Given information:

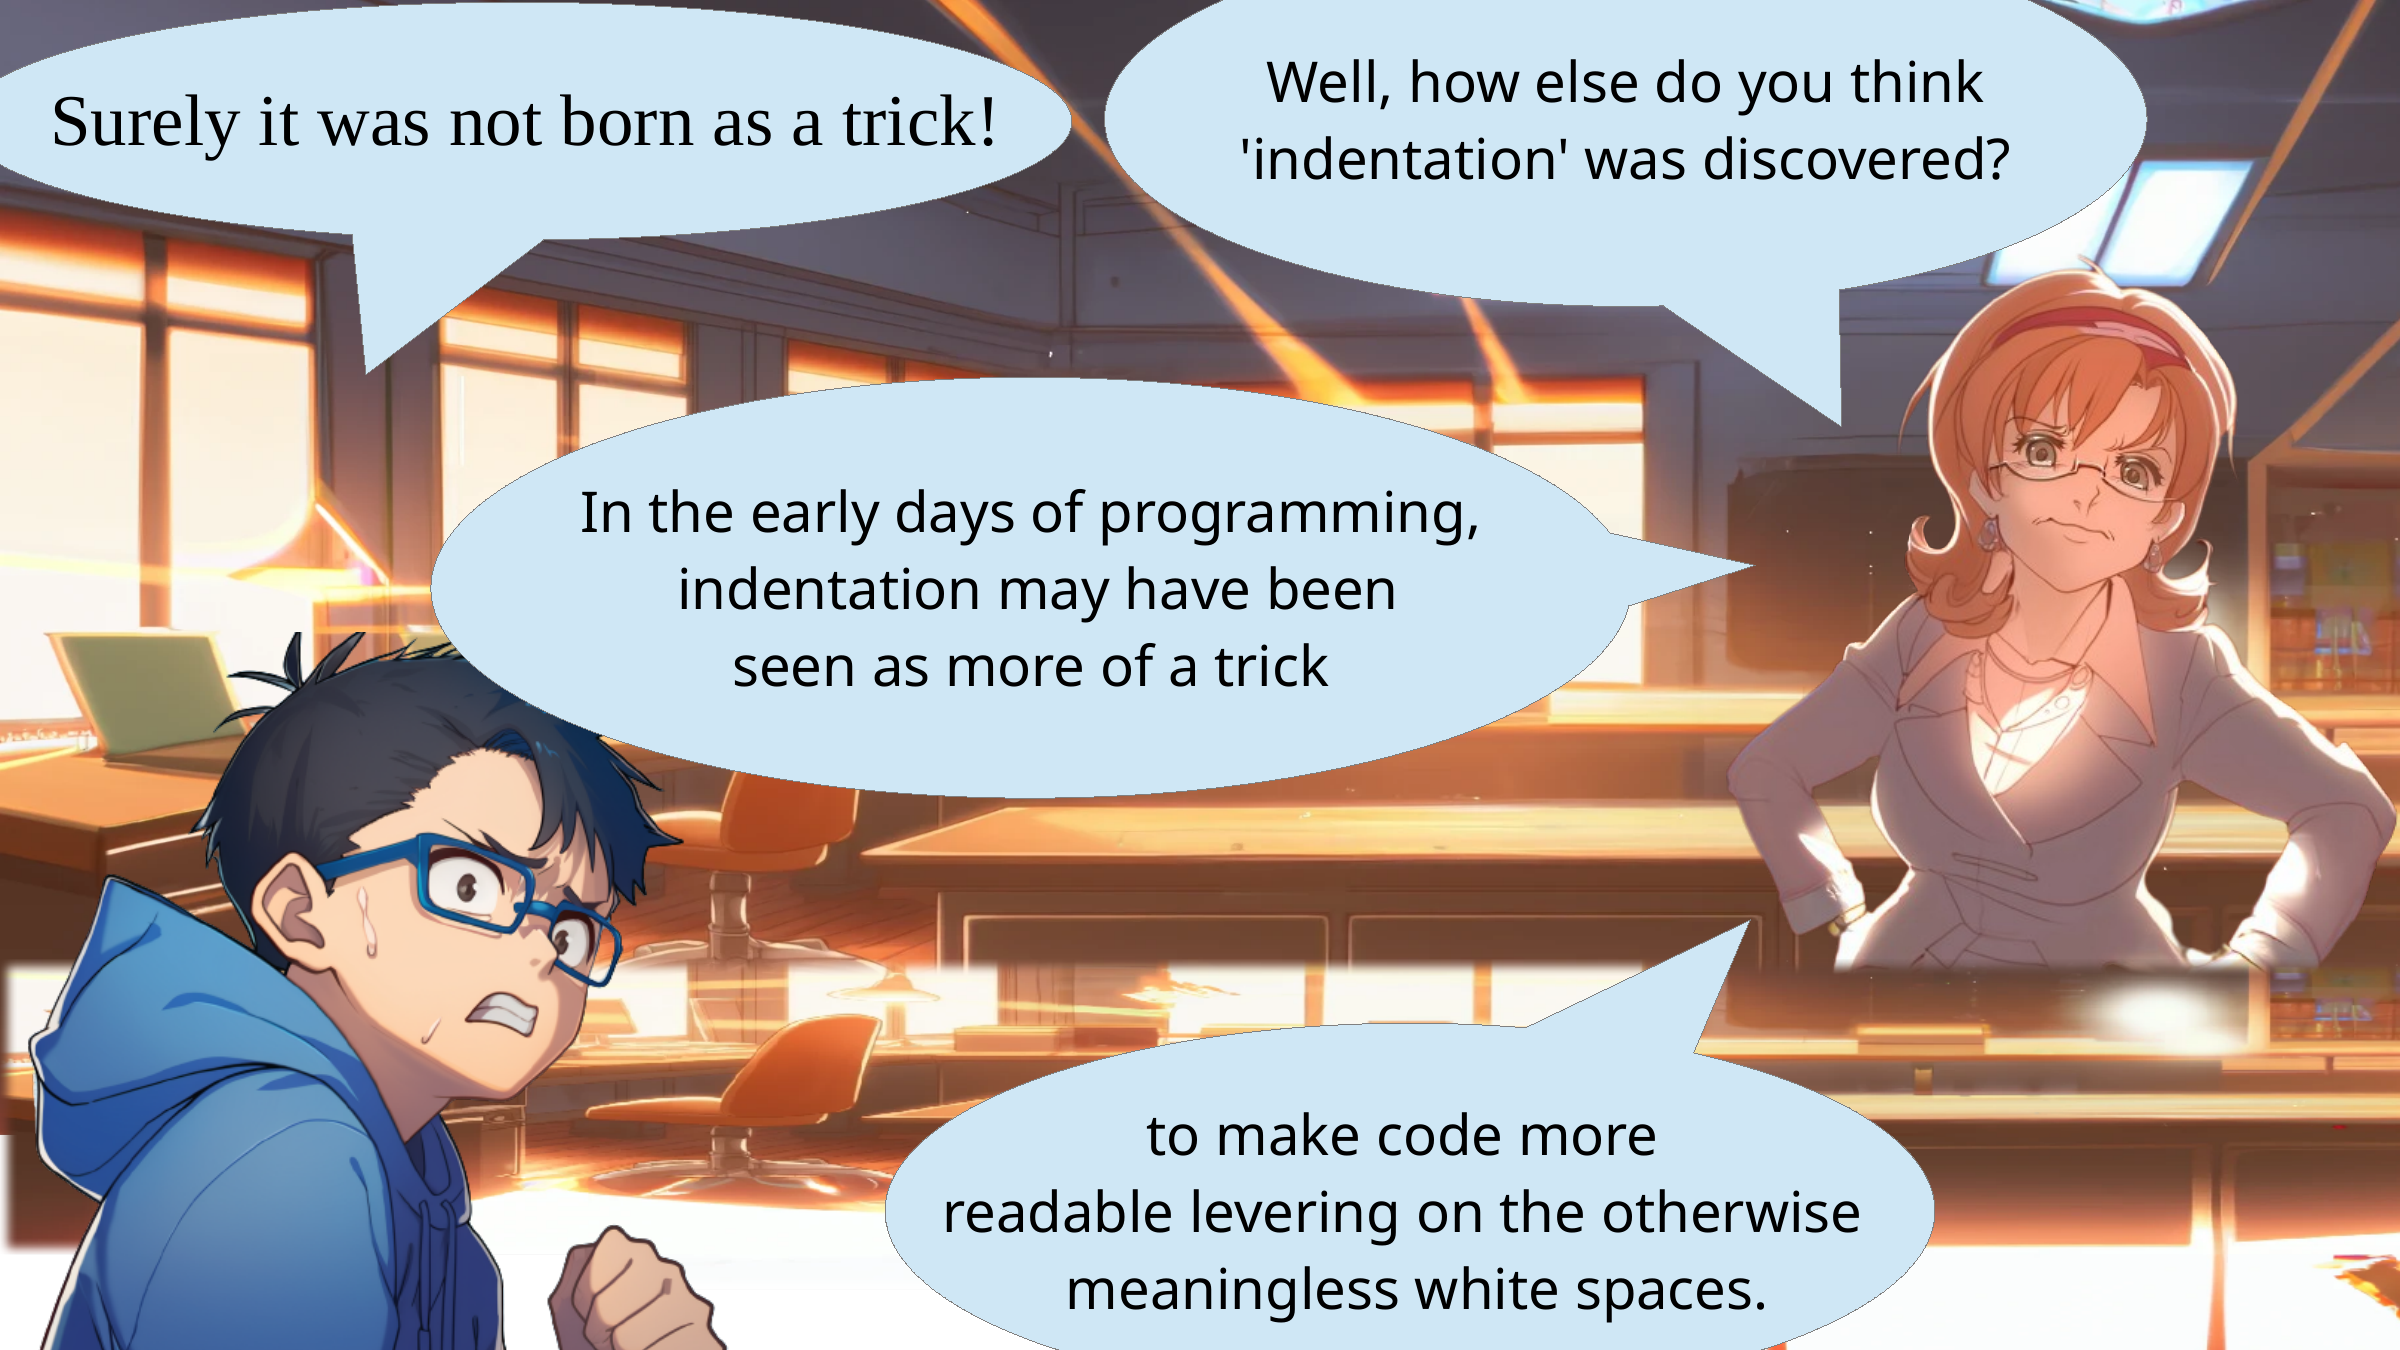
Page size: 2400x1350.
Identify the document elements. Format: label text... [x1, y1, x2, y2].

text_box In the early days of programming, indentation may have been seen as more of a trick [430, 377, 1756, 799]
picture [0, 0, 2400, 1350]
text_box Surely it was not born as a trick! [0, 2, 1072, 375]
text_box Well, how else do you think 'indentation' was discovered? [1104, 0, 2148, 427]
text_box to make code more readable levering on the otherwise meaningless white spaces. [885, 919, 1935, 1350]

Required task:
Format every line of the records above as a numbered list, skipping blank lines and leaving the pictures out of your answer.

Full answer:
1. Page size: 2400x1350.
2. Identify the document elements. Format: label text... [x1, y1, x2, y2].
3. text_box In the early days of programming, indentation may have been seen as more of a trick [430, 377, 1756, 799]
4. picture [0, 0, 2400, 1350]
5. text_box Surely it was not born as a trick! [0, 2, 1072, 375]
6. text_box Well, how else do you think 'indentation' was discovered? [1104, 0, 2148, 427]
7. text_box to make code more readable levering on the otherwise meaningless white spaces. [885, 919, 1935, 1350]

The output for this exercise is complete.